Primary Sources & Lesson Plans
Public education provided a wonderful opportunity for students such as Gertrude Elion. Contrary to popular assumptions, education generally served not as the path from rags to riches for immigrants, but rather as a way to perpetuate the economic security already achieved by the first generation with the educational accomplishments of the second. Elion, the child of immigrants, became a chemist and developed the first chemotherapy for childhood leukemia, the immunosuppressant that made organ transplantation possible, the first effective anti-viral medication, and treatments for lupus, hepatitis, arthritis, gout, and other diseases.

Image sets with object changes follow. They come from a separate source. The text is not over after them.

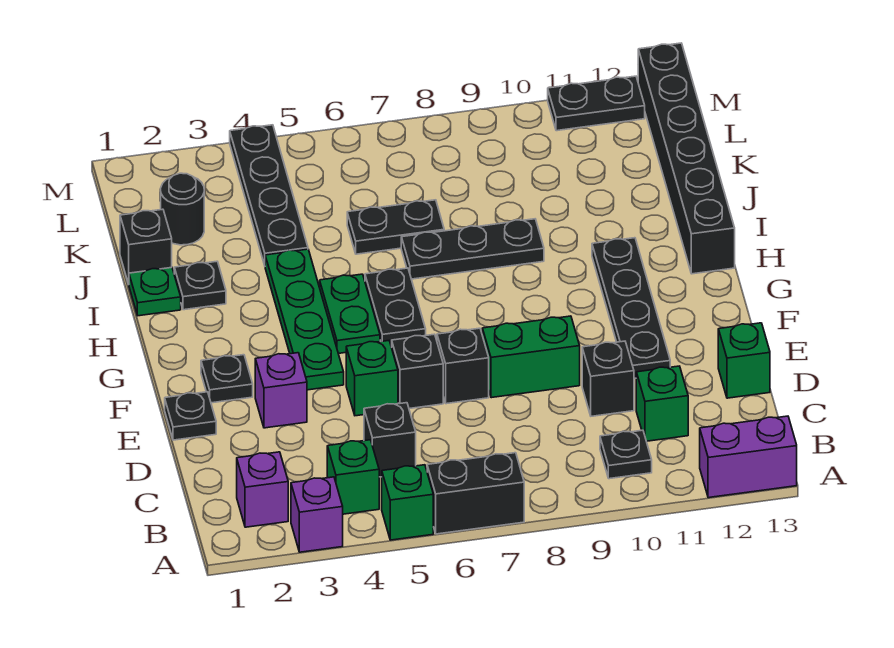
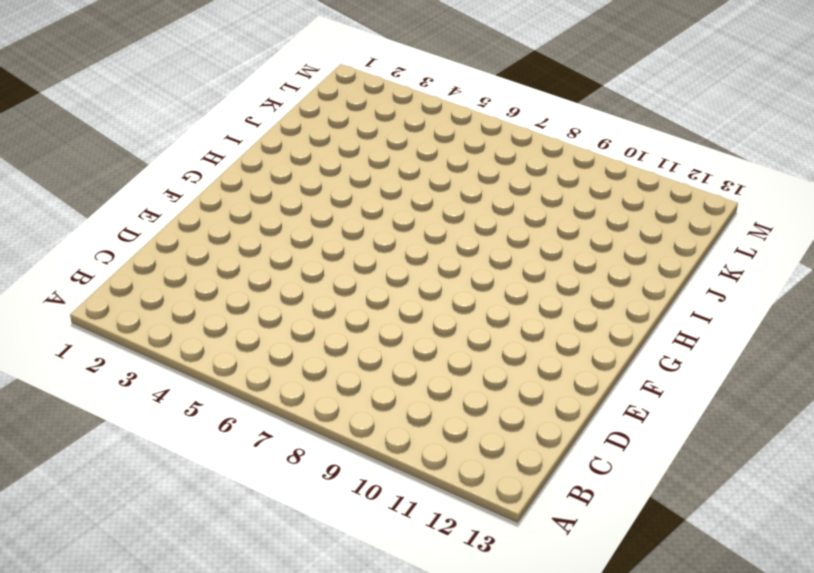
none -> purple brick A3 level 1
none -> green brick A5 level 1
none -> black brick A6:A7 level 1
none -> purple brick A12:A13 level 1

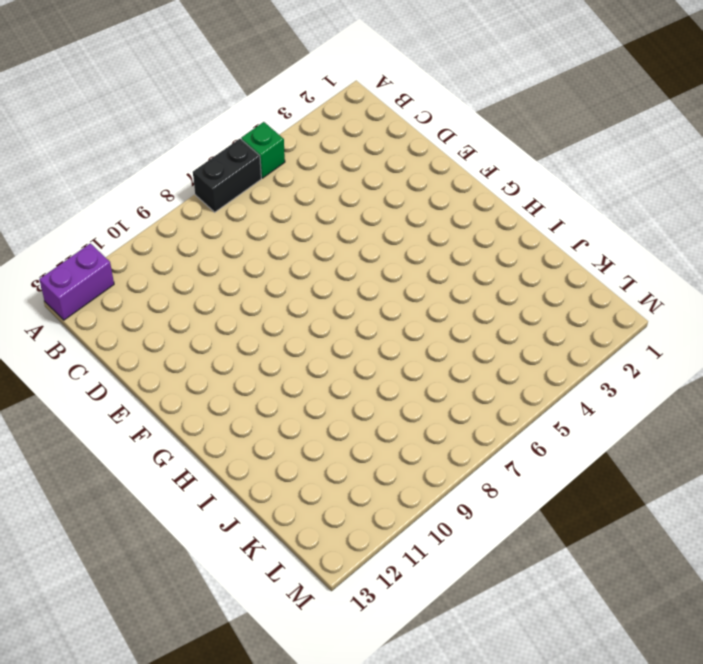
none -> purple brick A3 level 1
none -> purple brick B2 level 1
none -> green brick B4 level 1
none -> black plate B10 level 1

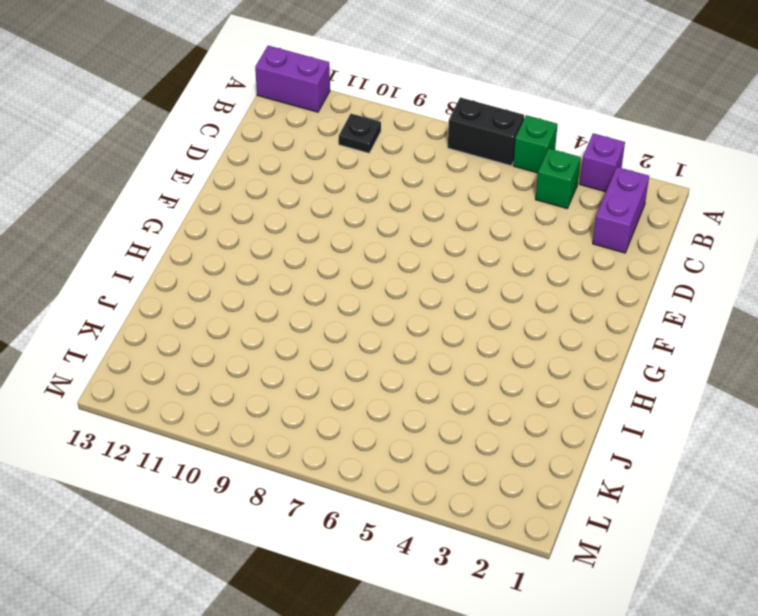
purple brick B2:C2 level 1 -> purple brick B2 level 1
none -> black brick C5 level 1
none -> green brick C11 level 1
none -> black brick D10 level 1
none -> green brick D13 level 1

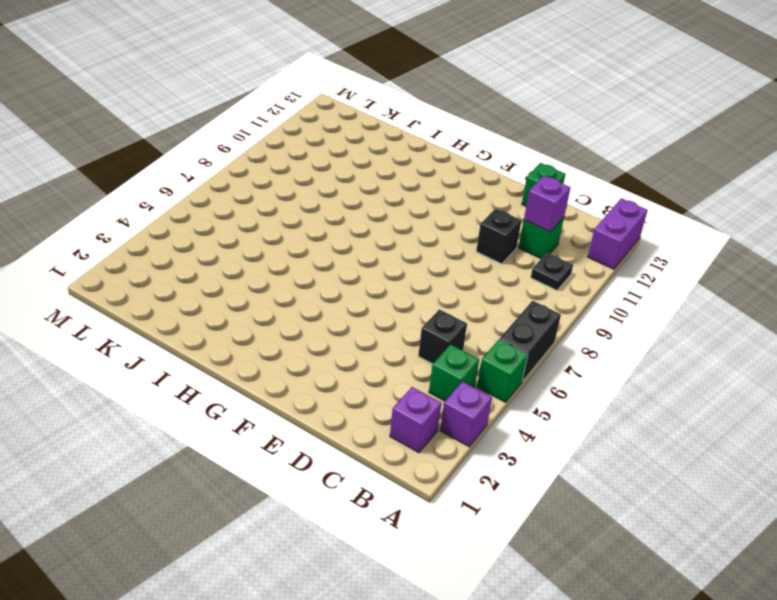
purple brick C11 level 2 -> purple brick E3 level 1
none -> black plate E1 level 1
none -> green brick E5 level 1
none -> black brick E6 level 1
none -> black brick E7 level 1

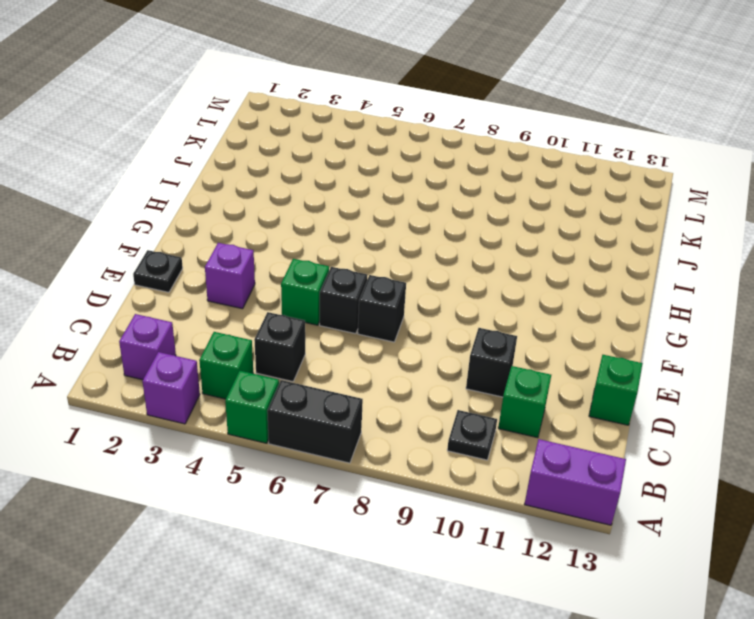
none -> green brick E8:E9 level 1
none -> black plate E11:H11 level 1
none -> black plate F2 level 1
none -> green plate F4:I4 level 1

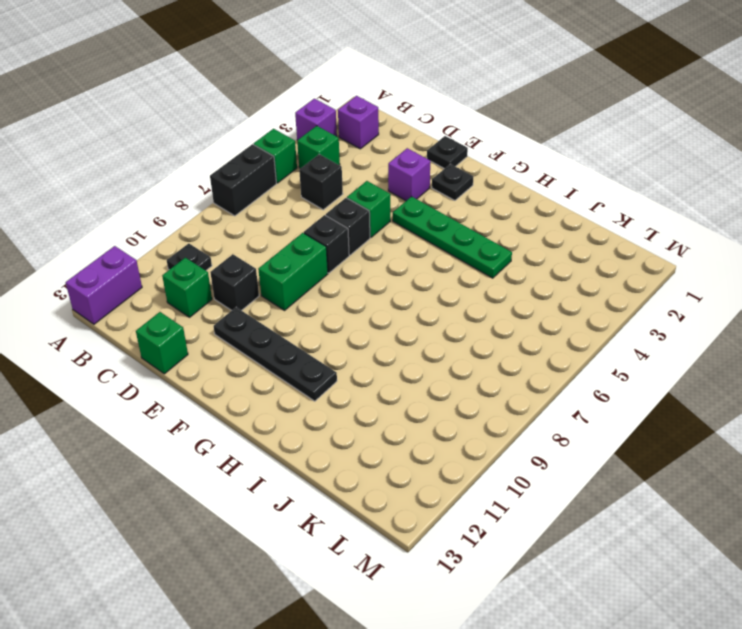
none -> green plate G5:H5 level 1
none -> black plate G6:H6 level 1
none -> black brick H13:M13 level 1
none -> green plate I1 level 1

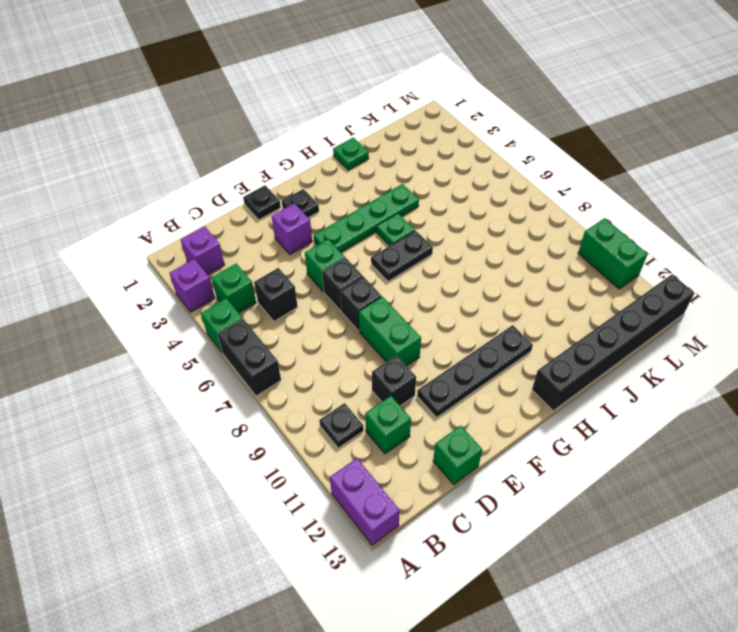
green plate H5 level 1 -> green plate G5:H5 level 1
green brick M10:M11 level 1 -> black plate M11:M12 level 1
none -> black plate I2 level 1
none -> black plate I7:I9 level 1
none -> black brick J1 level 1
none -> black plate J4:M4 level 1

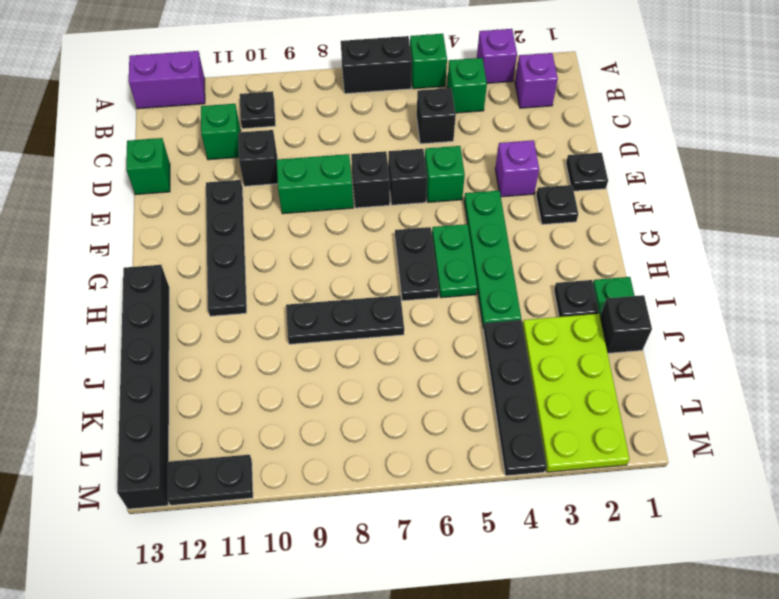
lime plate J2:M3 level 1 -> black round brick K2 level 1
none -> black plate J6:J7 level 1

As this early report card indicates, Elion was a superior student in many although not all areas. She used her educational opportunities fully, continuing on to Hunter College, which was free to those students able to gain admittance. As a woman in the overwhelmingly male-dominated field of chemistry, however, Elion experienced a great deal of gender discrimination. Despite her outstanding record as an undergraduate, no graduate school was willing to fund her work as a doctoral candidate. She struggled for acceptance and legitimacy in much of her early work, but she persevered and achieved great scientific breakthroughs from which humanity still benefits. She won the Nobel Prize in Medicine in 1988.
For more information on Elion and her accomplishments, go to JWAs Women of Valor Gertrude Elion exhibit.
1. Compare Elions report card to one of your own. What similarities and differences do you see?
2. Select a subject in which you are not evaluated but Elion was. What do you think were the criteria for this subject? Why are students no longer graded in this area today?
3. In what areas does Elion do less well than others?
4. Why do you think there are some blank columns on this report card?